More numbers: The Mac made up about 33 percent of Apple's revenue during fiscal 2010, generating $22 billion, Apple COO Tim Cook said during today's event. He observed that the Mac install base is "50 million users around the world."

Apple's gains came against slower-than-forecast growth for the PC sector. During third quarter, IDC put year-over-year global PC shipment growth at about 11 percent, or nearly 3 percent below forecasts. Gartner gave a more tepid growth figure of 7.6 percent, rather than the forecast 12.7 percent. During today's Apple event, Cook said that the Mac outgrew the industry for "18 quarters in the row."

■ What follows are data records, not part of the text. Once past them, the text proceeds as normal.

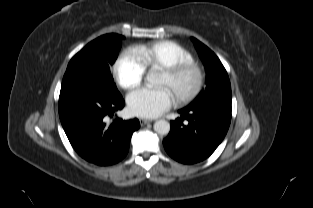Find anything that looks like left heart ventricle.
<instances>
[{"mask_svg":"<svg viewBox=\"0 0 313 208\" xmlns=\"http://www.w3.org/2000/svg\"><path fill=\"white\" fill-rule=\"evenodd\" d=\"M192 81L193 76L186 75L180 78L176 83L172 84L169 78L164 73H161L159 85L166 86L173 92V88H176L178 90L187 89L192 84Z\"/></svg>","mask_w":313,"mask_h":208,"instance_id":"1","label":"left heart ventricle"}]
</instances>
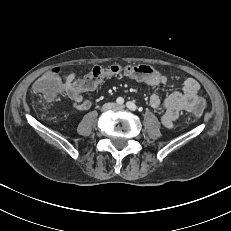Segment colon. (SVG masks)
Returning <instances> with one entry per match:
<instances>
[{
	"label": "colon",
	"instance_id": "5ec220e1",
	"mask_svg": "<svg viewBox=\"0 0 231 231\" xmlns=\"http://www.w3.org/2000/svg\"><path fill=\"white\" fill-rule=\"evenodd\" d=\"M60 68L51 69L48 73L41 74L40 78L34 82L36 93L54 98L60 92V83L58 75ZM166 74L158 70H154L147 65H110L107 67L96 66L85 77L77 80L75 86L82 91L92 90L97 87L104 79L126 75L131 77L134 82L140 84L141 80L150 76ZM211 104L208 100H198L194 109L193 115L196 119L201 120L208 113Z\"/></svg>",
	"mask_w": 231,
	"mask_h": 231
}]
</instances>
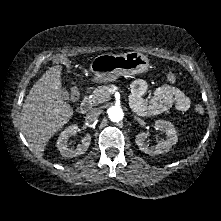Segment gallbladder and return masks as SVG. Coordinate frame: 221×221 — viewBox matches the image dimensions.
<instances>
[{"instance_id": "gallbladder-1", "label": "gallbladder", "mask_w": 221, "mask_h": 221, "mask_svg": "<svg viewBox=\"0 0 221 221\" xmlns=\"http://www.w3.org/2000/svg\"><path fill=\"white\" fill-rule=\"evenodd\" d=\"M60 96L64 99V100H69V93L67 90L62 89Z\"/></svg>"}]
</instances>
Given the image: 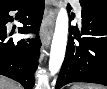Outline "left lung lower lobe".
Returning <instances> with one entry per match:
<instances>
[{
	"instance_id": "left-lung-lower-lobe-1",
	"label": "left lung lower lobe",
	"mask_w": 107,
	"mask_h": 89,
	"mask_svg": "<svg viewBox=\"0 0 107 89\" xmlns=\"http://www.w3.org/2000/svg\"><path fill=\"white\" fill-rule=\"evenodd\" d=\"M82 32L72 28L56 89L71 82L107 86V12L82 7Z\"/></svg>"
}]
</instances>
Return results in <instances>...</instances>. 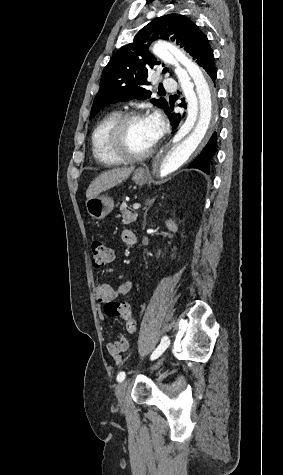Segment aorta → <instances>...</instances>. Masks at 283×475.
Wrapping results in <instances>:
<instances>
[{
  "label": "aorta",
  "mask_w": 283,
  "mask_h": 475,
  "mask_svg": "<svg viewBox=\"0 0 283 475\" xmlns=\"http://www.w3.org/2000/svg\"><path fill=\"white\" fill-rule=\"evenodd\" d=\"M152 52L166 63L172 56L186 69L189 77L179 68L175 73L187 101V117L175 136L156 154L152 170L157 179L173 174L194 158L206 143L218 118L216 93L211 80L184 51L172 43L158 41Z\"/></svg>",
  "instance_id": "aorta-1"
}]
</instances>
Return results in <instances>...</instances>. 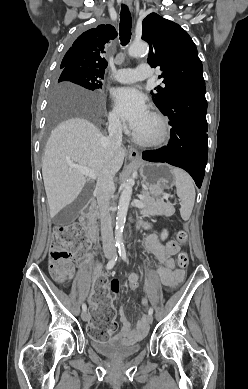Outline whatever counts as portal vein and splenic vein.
<instances>
[{
	"label": "portal vein and splenic vein",
	"mask_w": 248,
	"mask_h": 389,
	"mask_svg": "<svg viewBox=\"0 0 248 389\" xmlns=\"http://www.w3.org/2000/svg\"><path fill=\"white\" fill-rule=\"evenodd\" d=\"M69 166L71 168H74V169L80 171L83 175H85L87 177H90L91 179H96V175L94 174V172L89 167L77 165V164H74V163H69ZM169 196H170L169 194H165L163 196V198H168ZM138 197H139V199H143V195H141V194Z\"/></svg>",
	"instance_id": "1"
}]
</instances>
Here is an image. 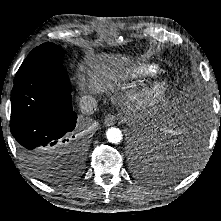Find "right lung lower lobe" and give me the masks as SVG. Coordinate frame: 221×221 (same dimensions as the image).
<instances>
[{
  "label": "right lung lower lobe",
  "instance_id": "98d812e1",
  "mask_svg": "<svg viewBox=\"0 0 221 221\" xmlns=\"http://www.w3.org/2000/svg\"><path fill=\"white\" fill-rule=\"evenodd\" d=\"M76 120L71 85L62 64L43 68L14 83L10 130L30 163L60 155L75 156L80 163L85 145L72 136Z\"/></svg>",
  "mask_w": 221,
  "mask_h": 221
}]
</instances>
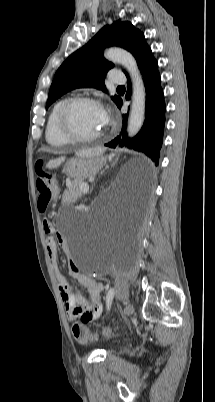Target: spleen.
Segmentation results:
<instances>
[{
	"label": "spleen",
	"mask_w": 215,
	"mask_h": 402,
	"mask_svg": "<svg viewBox=\"0 0 215 402\" xmlns=\"http://www.w3.org/2000/svg\"><path fill=\"white\" fill-rule=\"evenodd\" d=\"M102 151H103L102 148H97V149H95V150L83 151V152H80L79 154H80V155H81V154H83V155H91V154H93V153H101ZM63 160H64V158L61 159L60 161H63ZM56 163H57V161H51V162L48 163V167L54 166Z\"/></svg>",
	"instance_id": "1"
}]
</instances>
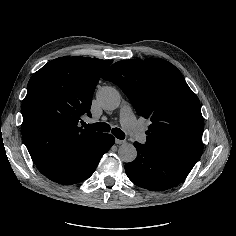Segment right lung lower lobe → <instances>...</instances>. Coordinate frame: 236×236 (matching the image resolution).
<instances>
[{
    "mask_svg": "<svg viewBox=\"0 0 236 236\" xmlns=\"http://www.w3.org/2000/svg\"><path fill=\"white\" fill-rule=\"evenodd\" d=\"M114 137L98 133L88 140L74 146L59 166L47 177L60 184H74L89 178L98 163L114 144Z\"/></svg>",
    "mask_w": 236,
    "mask_h": 236,
    "instance_id": "98d812e1",
    "label": "right lung lower lobe"
}]
</instances>
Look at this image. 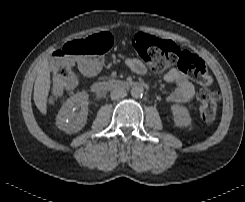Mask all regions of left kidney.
Returning a JSON list of instances; mask_svg holds the SVG:
<instances>
[{"label": "left kidney", "mask_w": 245, "mask_h": 202, "mask_svg": "<svg viewBox=\"0 0 245 202\" xmlns=\"http://www.w3.org/2000/svg\"><path fill=\"white\" fill-rule=\"evenodd\" d=\"M173 120L178 127H188L191 125V117L186 107L180 105H173L171 107Z\"/></svg>", "instance_id": "left-kidney-1"}]
</instances>
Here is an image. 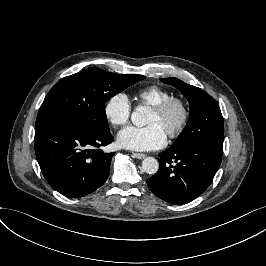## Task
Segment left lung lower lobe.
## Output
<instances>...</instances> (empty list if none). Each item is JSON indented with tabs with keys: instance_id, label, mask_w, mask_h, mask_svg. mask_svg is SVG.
<instances>
[{
	"instance_id": "obj_1",
	"label": "left lung lower lobe",
	"mask_w": 266,
	"mask_h": 266,
	"mask_svg": "<svg viewBox=\"0 0 266 266\" xmlns=\"http://www.w3.org/2000/svg\"><path fill=\"white\" fill-rule=\"evenodd\" d=\"M223 153V143L201 140L159 154V171L147 180L150 190L173 204H185L199 197L211 184ZM173 163V165H172Z\"/></svg>"
}]
</instances>
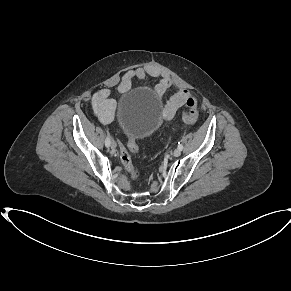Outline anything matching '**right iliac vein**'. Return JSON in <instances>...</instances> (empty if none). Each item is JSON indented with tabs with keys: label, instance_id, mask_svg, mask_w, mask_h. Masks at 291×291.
Instances as JSON below:
<instances>
[{
	"label": "right iliac vein",
	"instance_id": "obj_1",
	"mask_svg": "<svg viewBox=\"0 0 291 291\" xmlns=\"http://www.w3.org/2000/svg\"><path fill=\"white\" fill-rule=\"evenodd\" d=\"M116 142L115 141H111V143H110V147L112 148V149H116Z\"/></svg>",
	"mask_w": 291,
	"mask_h": 291
}]
</instances>
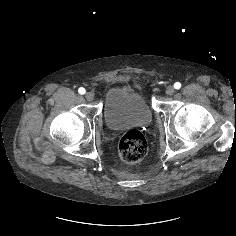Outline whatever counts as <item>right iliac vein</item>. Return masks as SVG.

The numbers are surprising from one perspective, but not from another. The analysts cited slower back-to-school sales in the United States and Apple's iPad sacking netbook sales as factors behind the growth figures. But there is another. Both analyst firms measure shipments going into the channel rather than sales out to businesses or consumers. Calendar second quarter shipments proved to be stronger than anticipated. In that context, inventory management is one factor likely affecting the broader industry, assuming that PC manufacturers shipped more units during Q2 in anticipation of back-to-school sales.

Apple CEO Steve Jobs introduces iLife `11

But there's more to the differences. Based on August U.S. retail sales from NPD, "one in five PCs sold in the United States is a Macintosh," Cook said. NPD tracks sales, not shipments. "The momentum on the Macintosh has never been more," Cook emphasized.

iLife enters the Tween Years

As widely, and not surprisingly, rumored, Apple announced iLife `11. Among the changes is emphasis on presentation. "You can live in full screen in iPhoto," Jobs asserted. Sharing features are enhanced, such as slideshows, photo book printing and social sharing connections to services like Facebook. A new Info Panel shows the services where photos have been shared and even with whom on Facebook. The new iMovie introduces new audio editing capabilities, an in-video people finder (e.g. face recognition) and the ability to create movie trailers (gasp, there aren't enough home-made ones on YouTube?) New movie sharing options include CNN iReport and Vimeo. I chuckled at the so-called new audio effects feature, which really brings back stuff removed after iMovie 6 (granted, the new stuff looks to be more easily applied). Apple also updated GarageBand. The new digital media suite is available starting today for $49, and will continue to be free on new Macs.

The new iLife comes at an interesting time, competitively. Earlier this month, Microsoft released Windows Live Essentials 2011, which is the first version of the suite offering credible competition to iLife. More importantly, Microsoft is aggressively marketing the suite -- and compellingly. Over the last several nights I've seen Microsoft commercial "Family Photo -- to the Cloud," which is simply endearing. A mother difficultly tries to take a family portrait. She rushes "to the cloud," using Windows 7 and Windows Live to swap out grumpy faces for happy ones. "Windows gives me the family that nature never could," the mom exclaims. The TV ad recognizes something camera manufacturers have known for more than a century -- that women tend to be the keeper of the family's memories.

Like recent TV advertisements for Bing, Internet Explorer 8, Windows Phone 7 and Windows 7, "Family Photo" is a charmer. Microsoft is on a marketing roll that Apple executives should envy and should worry about. I've often asserted that in business, marketing and perception are everything. Apple reinvigorated its brand during the early 2000s with compelling, aggressive and often solo TV advertising. For years, only Apple aired MP3 player commercials in the United States; is it any wonder then that iPod sold so well after a long marketing build up that made it appear like the only choice? TV advertising is but an anchor to any marketing campaign, but one Microsoft long overlooked. Apple, you've been warned.

That said, a little Apple competitive marketing could go far, particularly considering some of the amazing new features demoed today. Jason Dunn aptly tweeted during the event: "The iLife suite really is the secret weapon on the Mac. Windows Live is getting better, but has so far to go -- iLife `11 looks pretty killer." I will save final evaluation until after using the product. But I agree, iLife `11 looks pretty good.